Given information
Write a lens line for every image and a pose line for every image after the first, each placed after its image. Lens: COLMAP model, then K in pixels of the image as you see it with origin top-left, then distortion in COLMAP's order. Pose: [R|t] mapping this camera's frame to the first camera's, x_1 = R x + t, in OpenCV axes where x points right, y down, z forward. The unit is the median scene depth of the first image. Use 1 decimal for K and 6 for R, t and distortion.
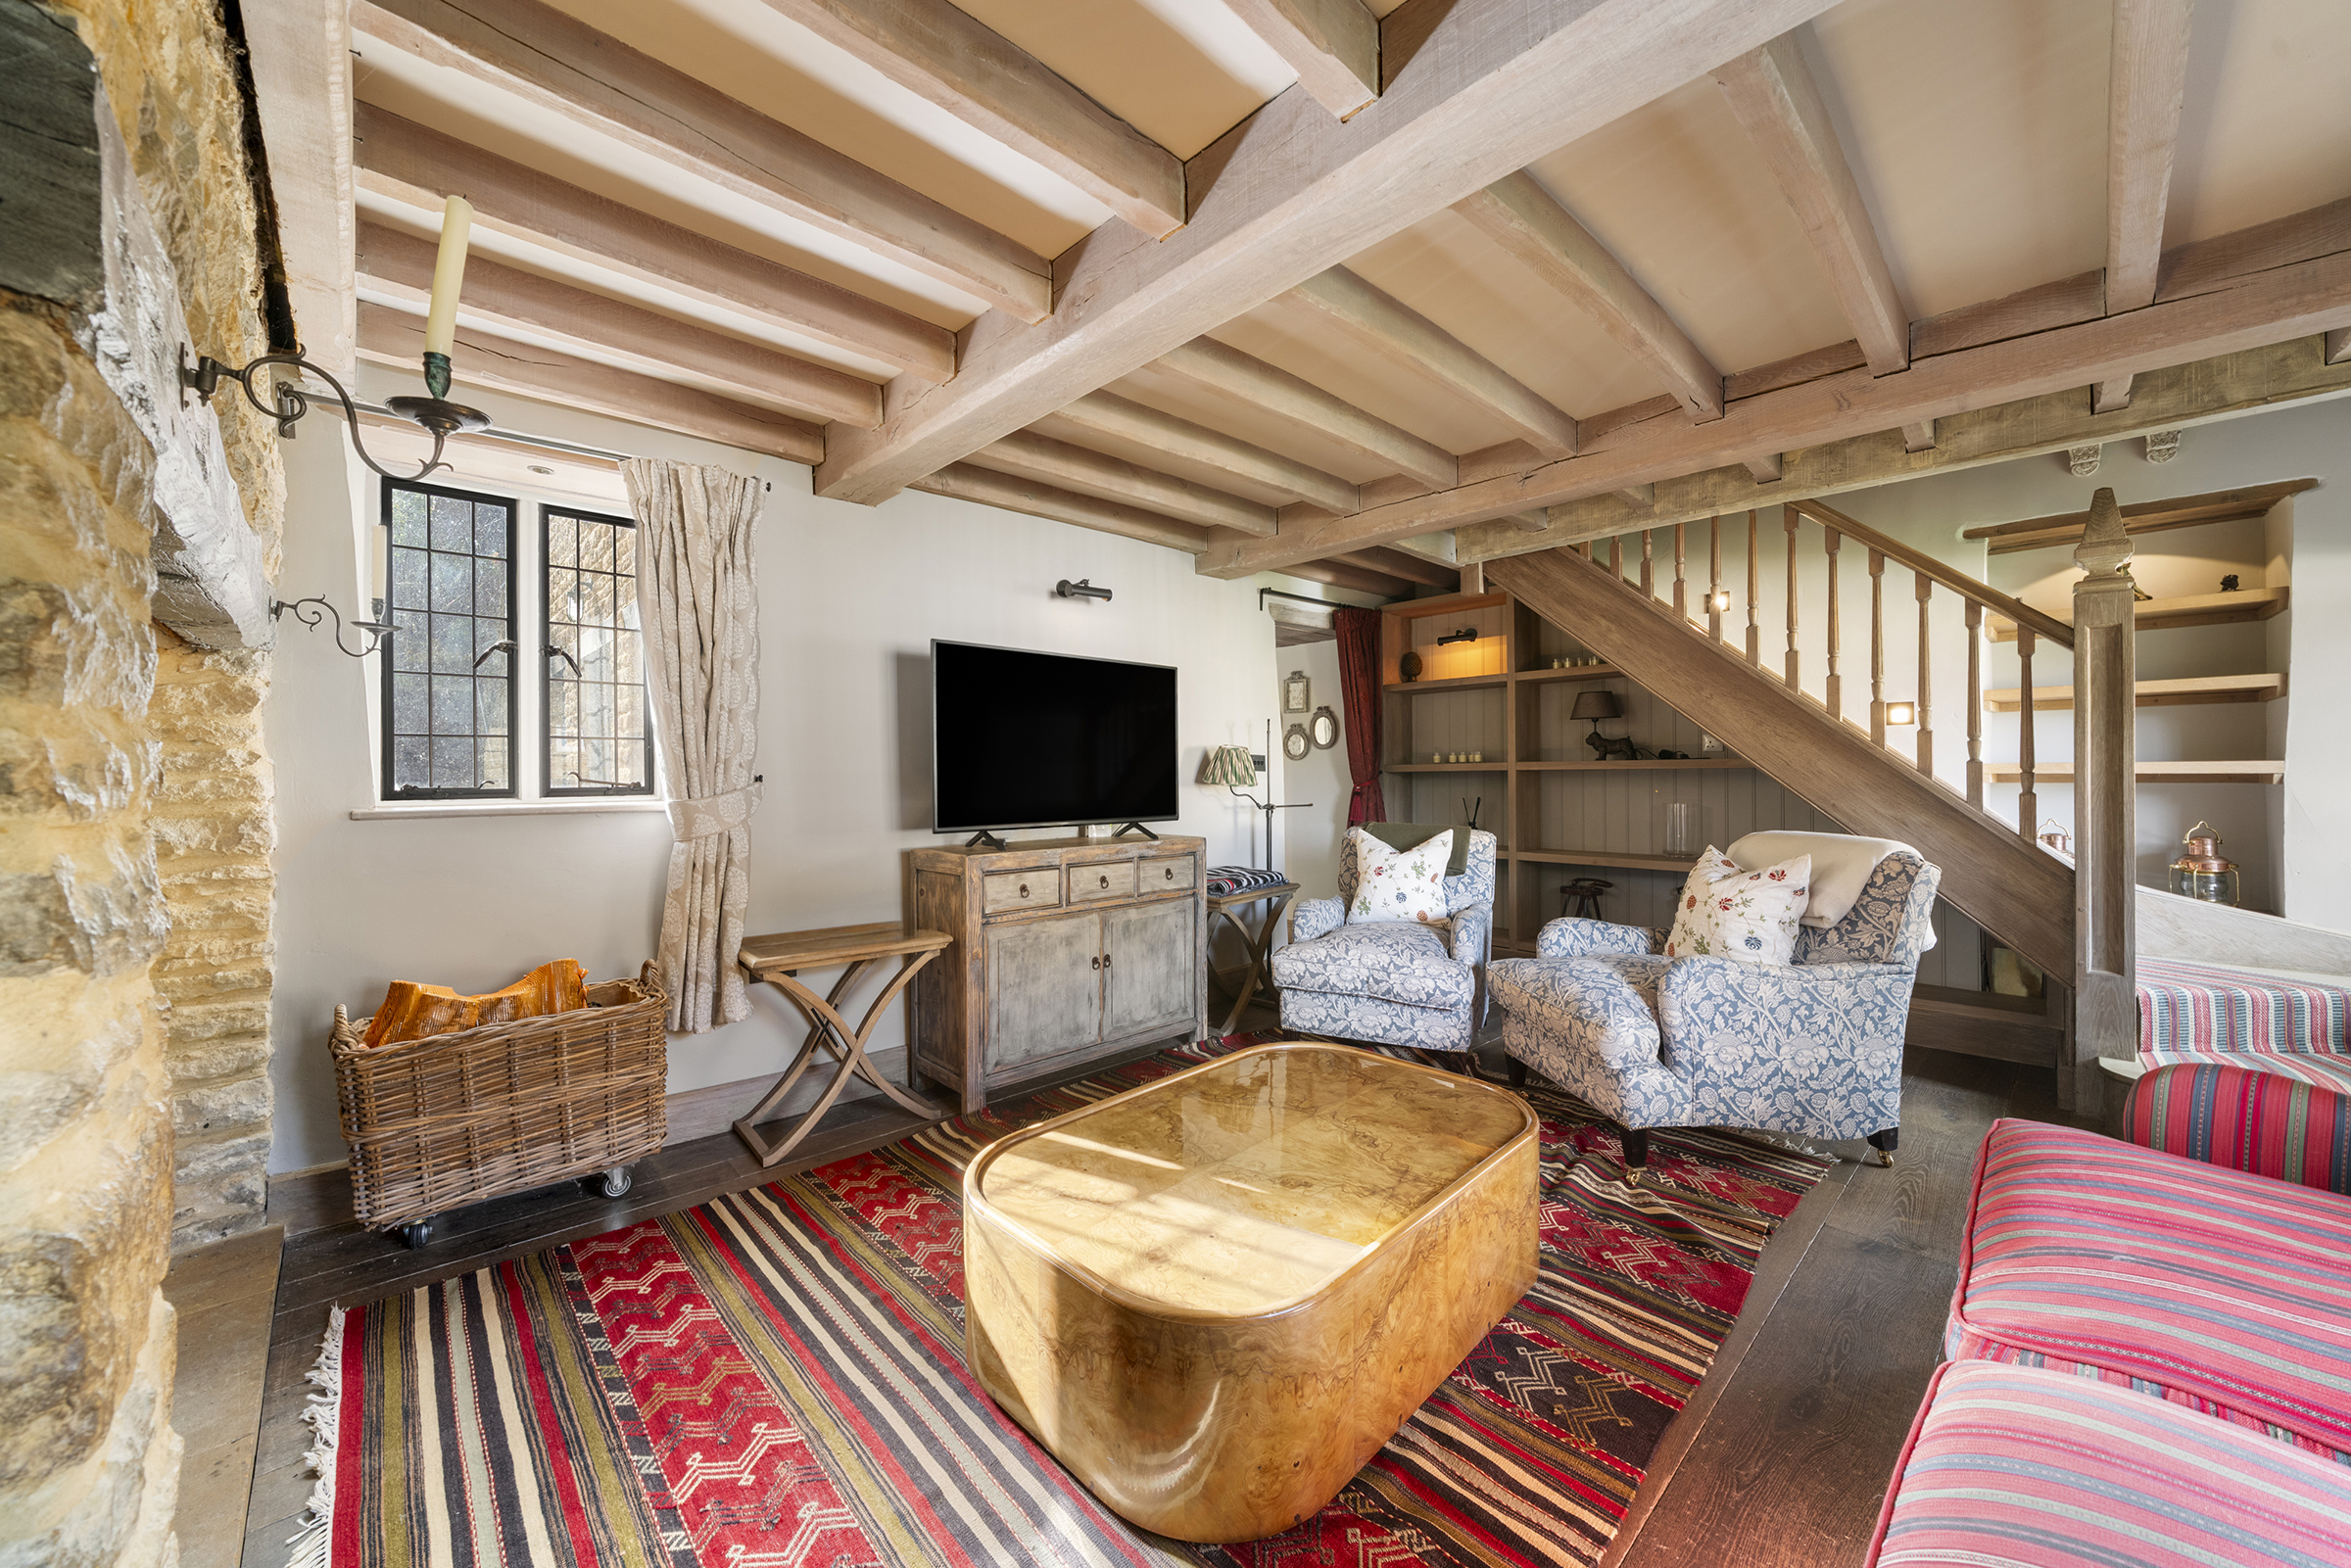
lens RADIAL K [[843.4, 0, 1165.6], [0, 843.4, 783.0], [0, 0, 1]] dist [-0.001455, -0.000034]
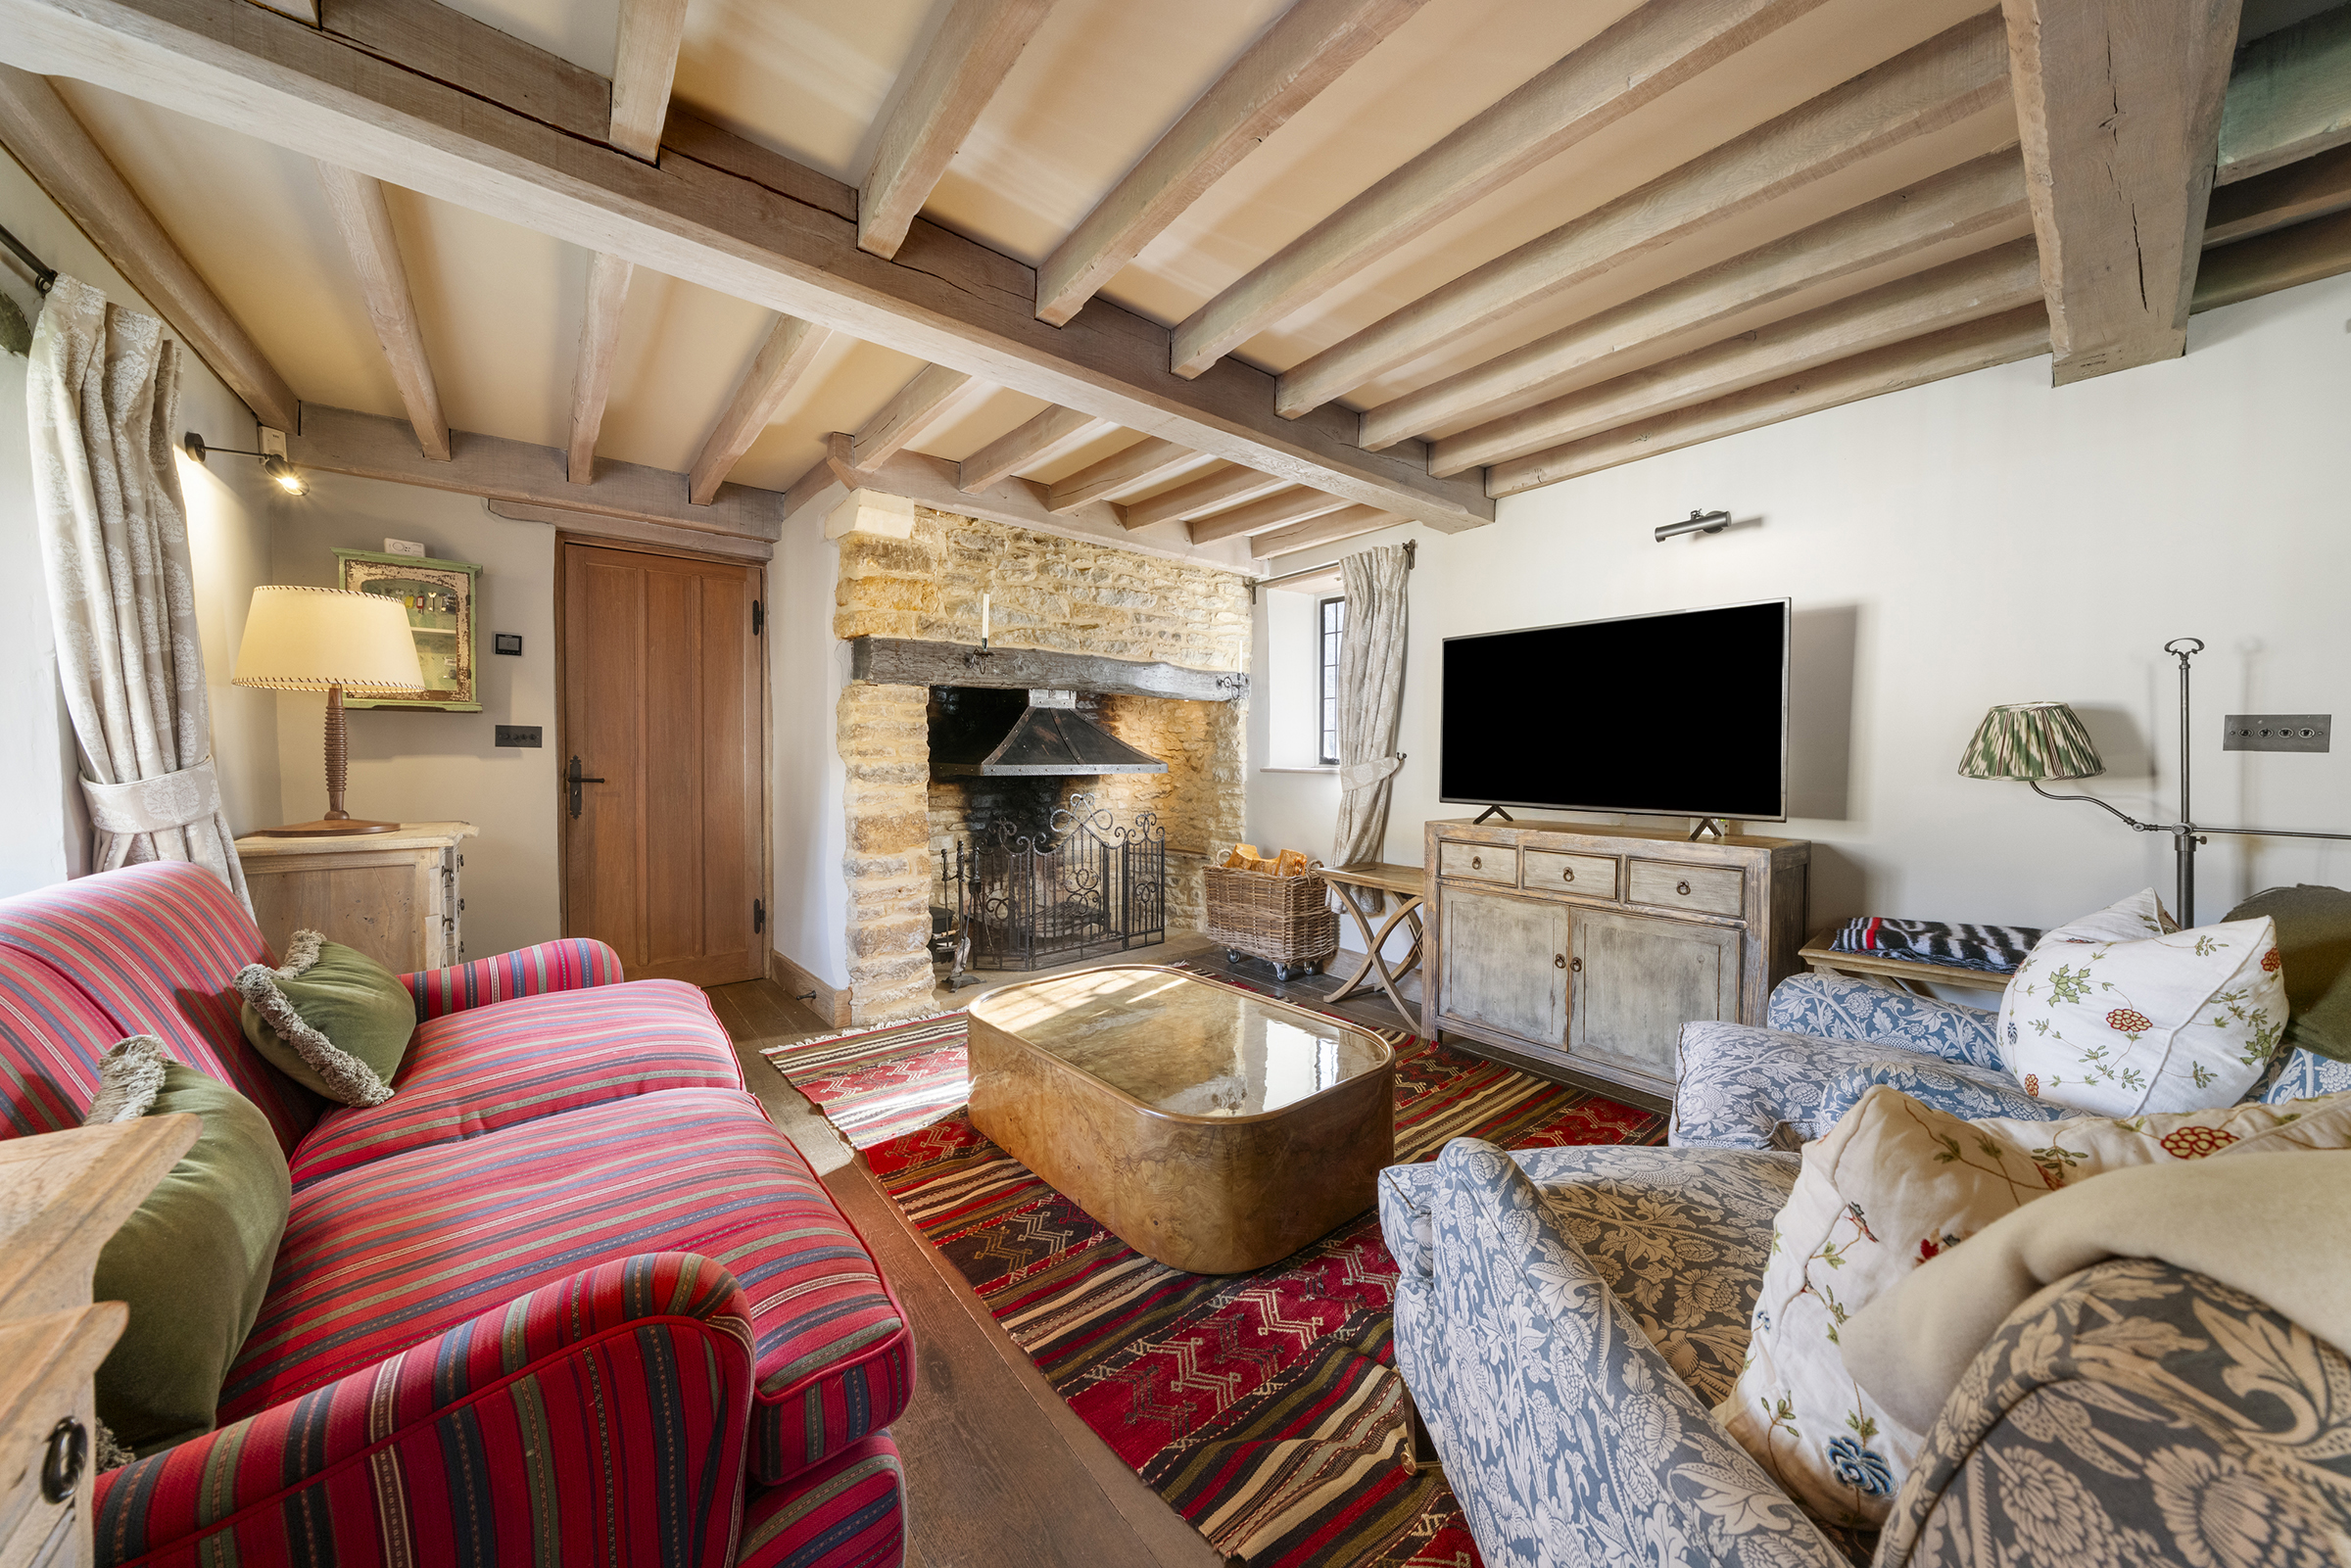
lens RADIAL K [[781.6, 0, 1160.0], [0, 781.6, 779.3], [0, 0, 1]] dist [0.000416, 0.000000]
pose [[-0.066007, 0.041804, -0.996943, 0.798691], [-0.015939, 0.998950, 0.042943, -0.012748], [0.997692, 0.018725, -0.065272, 0.633276]]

Problem to work on
Can you copy out all of the material above word for word, omitting the pictures?

Written answer
Write a lens line for every image and a pose line for every image after the first, each placed after its image. Lens: COLMAP model, then K in pixels of the image as you see it with origin top-left, then distortion in COLMAP's order. Pose: [R|t] mapping this camera's frame to the first camera's, x_1 = R x + t, in OpenCV axes where x points right, y down, z forward. The unit is the median scene depth of the first image. Use 1 decimal for K and 6 for R, t and distortion.
lens RADIAL K [[843.4, 0, 1165.6], [0, 843.4, 783.0], [0, 0, 1]] dist [-0.001455, -0.000034]
lens RADIAL K [[781.6, 0, 1160.0], [0, 781.6, 779.3], [0, 0, 1]] dist [0.000416, 0.000000]
pose [[-0.066007, 0.041804, -0.996943, 0.798691], [-0.015939, 0.998950, 0.042943, -0.012748], [0.997692, 0.018725, -0.065272, 0.633276]]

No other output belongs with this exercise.